▸ **Textauszug**:
--------------------------------------------------

Ich spürte noch einmal das Gefühl gegen eine Wand angestossen zu haben. Eine Wand, eine Mauer, die nichts mit der Sprache oder Kultur zu tun hat, sondern mit dem Patriarch und der Hierachie.
Noch einmal von Lebensmittelvergiftung geholt, noch ein Tag lang nur Erbrechen und Durchfall, als ob ich etwas nicht verdauern und vertragen könnte.
Ich erzählte Sara bei einem Spaziergang durch die fremden Landschaft über unsere Reise in Yunnan. Ein Schweizer Bauer von Bergen starrten uns – zwei fremden Frauen mit Flair von Exotik und Anflug von Lächeln, er konnte unsere Frage nach dem Weg nicht einmal richtig beantworten und zugleich seine Augen nicht von uns ablenken… Ich sagte Sara – „Siehst Du, das ist der Unterschied zwischen Yunnan und der Schweiz.“ In den Bergen von Yunnan sind die Bauer unheimlich herzlich und freundlich – auch wenn sie nicht mit uns reden…
In den Bergen von Yunnan sind die Dörfer oft gefärbt von Matriarcht. Die Frauen sind tapfer und fleissig, während ihre Männer für die Repräsentation zuständig sind. Bäuerinnen sprachen nicht mit uns, sie waren immer unter sich alleine. Auch die Männer sprachen nicht mit mir, fuhr aber mit einem unglaublichen Stolz, wenn er ein Dolch trug und uns durch seinen Reich fuhr!

--------------------------------------------------

▸ **Angaben**:
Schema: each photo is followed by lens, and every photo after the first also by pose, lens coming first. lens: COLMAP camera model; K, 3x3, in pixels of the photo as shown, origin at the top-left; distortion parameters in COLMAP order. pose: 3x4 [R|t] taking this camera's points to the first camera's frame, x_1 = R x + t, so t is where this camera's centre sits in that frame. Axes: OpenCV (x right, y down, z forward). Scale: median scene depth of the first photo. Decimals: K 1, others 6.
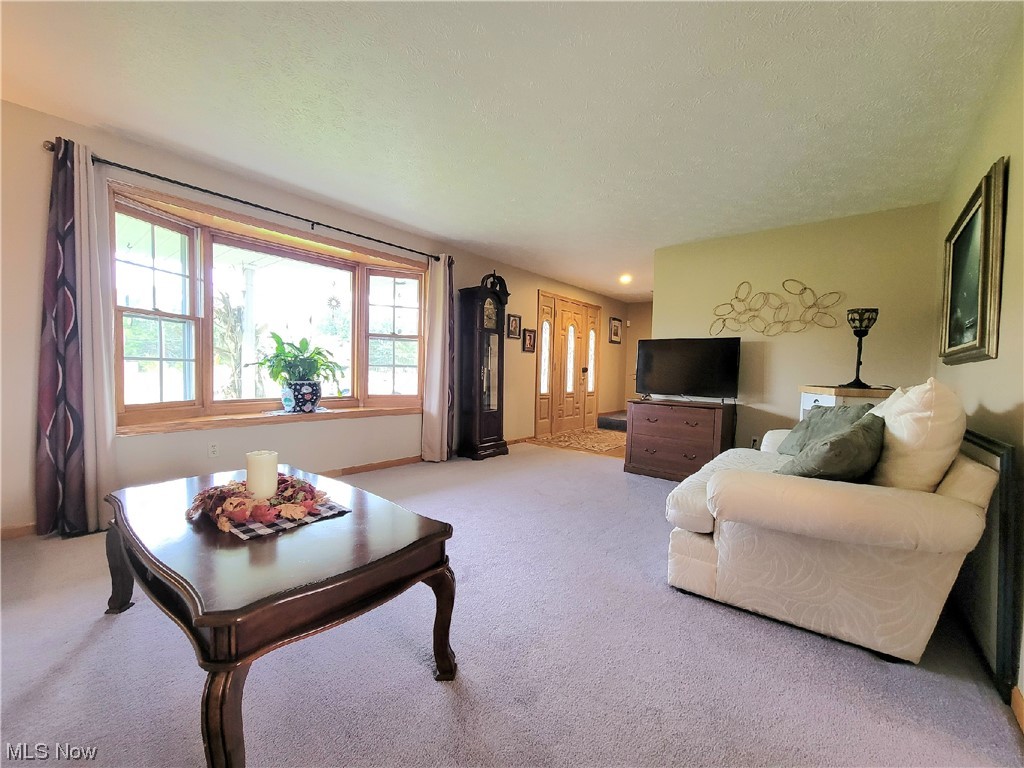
lens RADIAL K [[418.8, 0, 513.7], [0, 418.8, 386.7], [0, 0, 1]] dist [-0.001178, 0.000014]
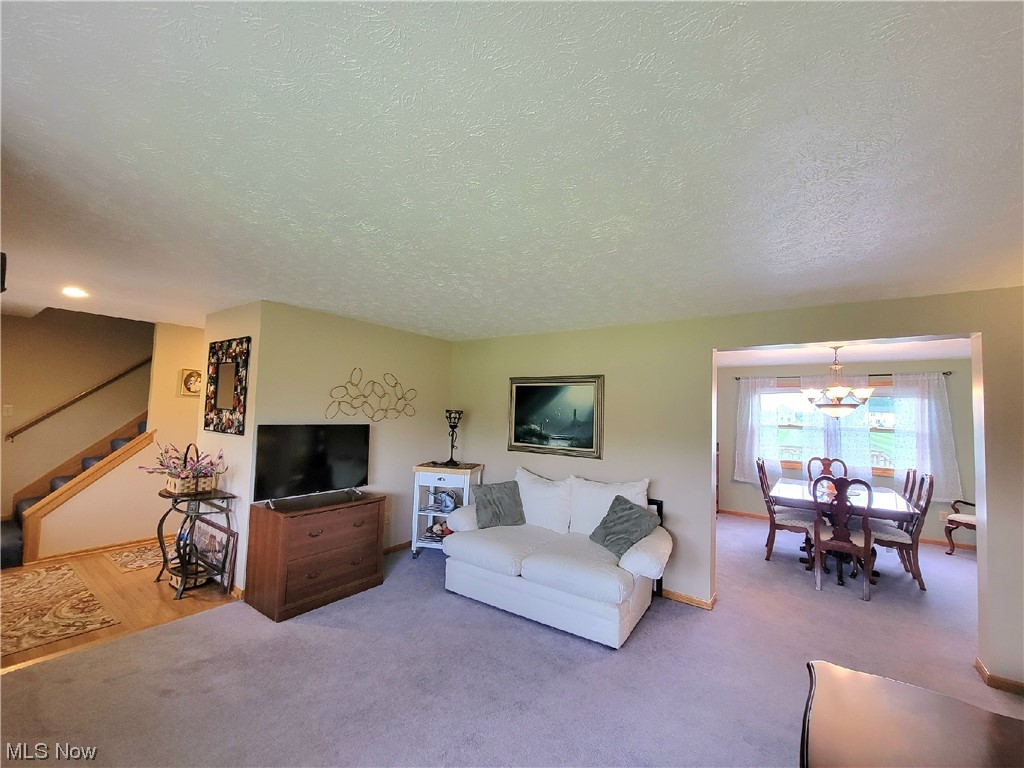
lens RADIAL K [[418.8, 0, 513.7], [0, 418.8, 386.7], [0, 0, 1]] dist [-0.001178, 0.000014]
pose [[-0.068192, 0.032434, 0.997145, -0.526140], [0.000908, 0.999473, -0.032447, -0.183974], [-0.997672, -0.001307, -0.068185, 0.746549]]
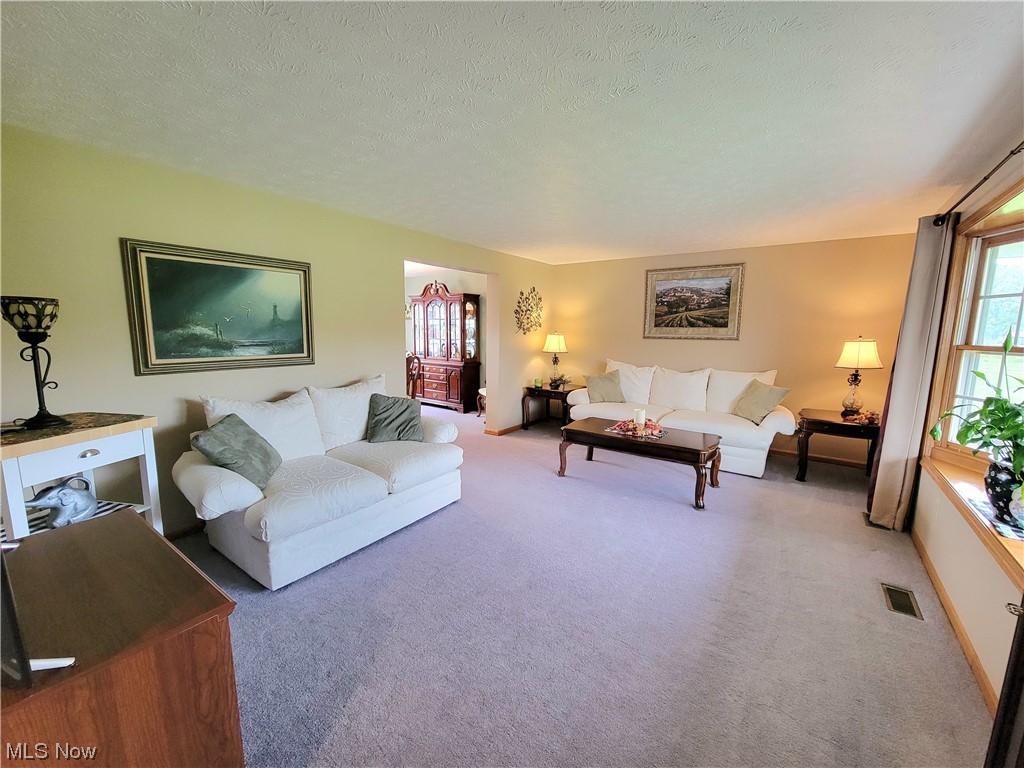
lens RADIAL K [[418.8, 0, 513.7], [0, 418.8, 386.7], [0, 0, 1]] dist [-0.001178, 0.000014]
pose [[-0.997259, -0.027347, -0.068744, 0.144781], [-0.038633, 0.984921, 0.168636, -0.157077], [0.063095, 0.170829, -0.983278, 1.383742]]
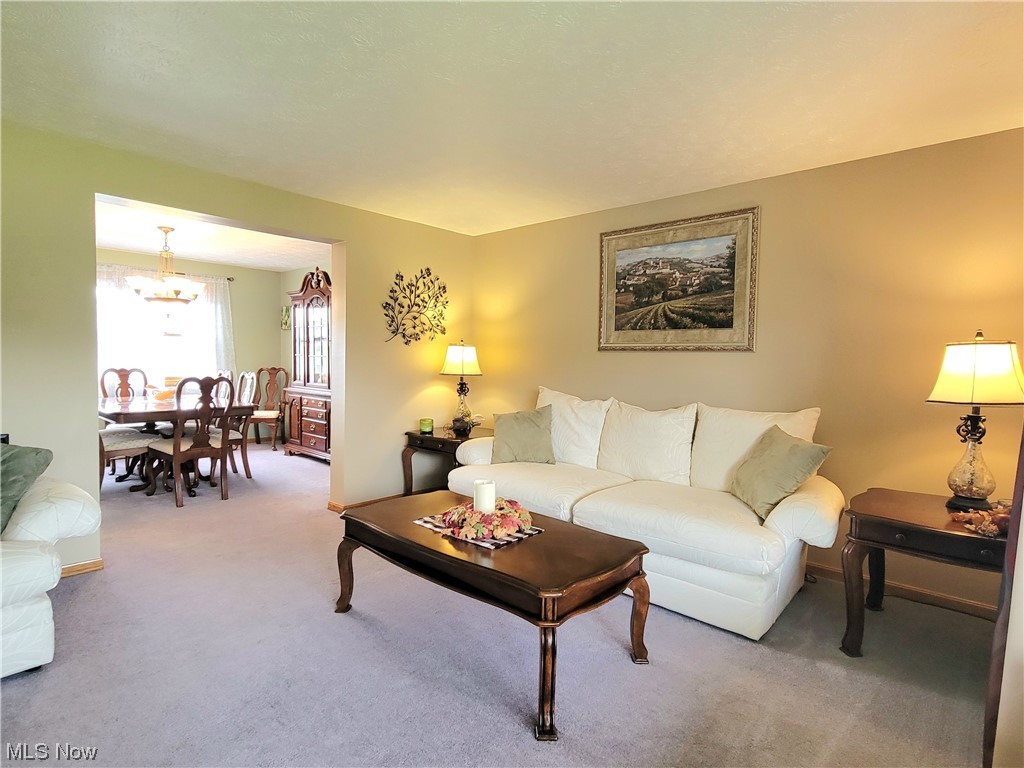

--------------------------------------------------

▸ **Deine Aufgaben**:
**a)** Kannst du den Text über Yunnan und die Schweiz von „Ich spürte noch“ bis „und der Hierachie.“ wortgetreu abschreiben?
**b)** Kannst du den Text über Yunnan und die Schweiz im Anschluss an seinen letzten Satz fortführen?

▸ **Antworten nacheinander**:
**a)**
Ich spürte noch einmal das Gefühl gegen eine Wand angestossen zu haben. Eine Wand, eine Mauer, die nichts mit der Sprache oder Kultur zu tun hat, sondern mit dem Patriarch und der Hierachie.

**b)**
Die süsse Erscheinung – dass ein stolzer Mann ein Dolch auf dem Rücken trägt und 18 Langnase durch seinen Garten führt, bleibt für immer in meiner Erinnerung.
Ueberall wo wir waren, fielen auf. Unsere Pässe wurden in Yiwu sofort von Polizei gesammelt und wurden uns frei gegeben, als wir wieder abreisten. You sagte mir, dass er immer angerufen wurde, dass er mit einer Gruppen von Langnase unterwegs sei.
Aber das Wissen über Tee, über die Produktion und über Teebäumen selbst, erzählten sie mir nicht. Egal wo ich war, wenn ich nach dem gerade aufgegossenen Tee fragte, wurde nicht geantwortet oder mir wurde eine Geschichte erzählt.
Ich beobachtete, wie sie dicht über die Informationen umgehen und wenn dann nur mit You austauschen. Sobald You mit den Chinesen zusammen war, war es eine unsichtbare Mauer anwesend. Sobald er nur mit mir war, war die Mauer wieder zerfallen und ich spürte ihn wieder. Warum?
Das war ein schlimmes Stress für mich.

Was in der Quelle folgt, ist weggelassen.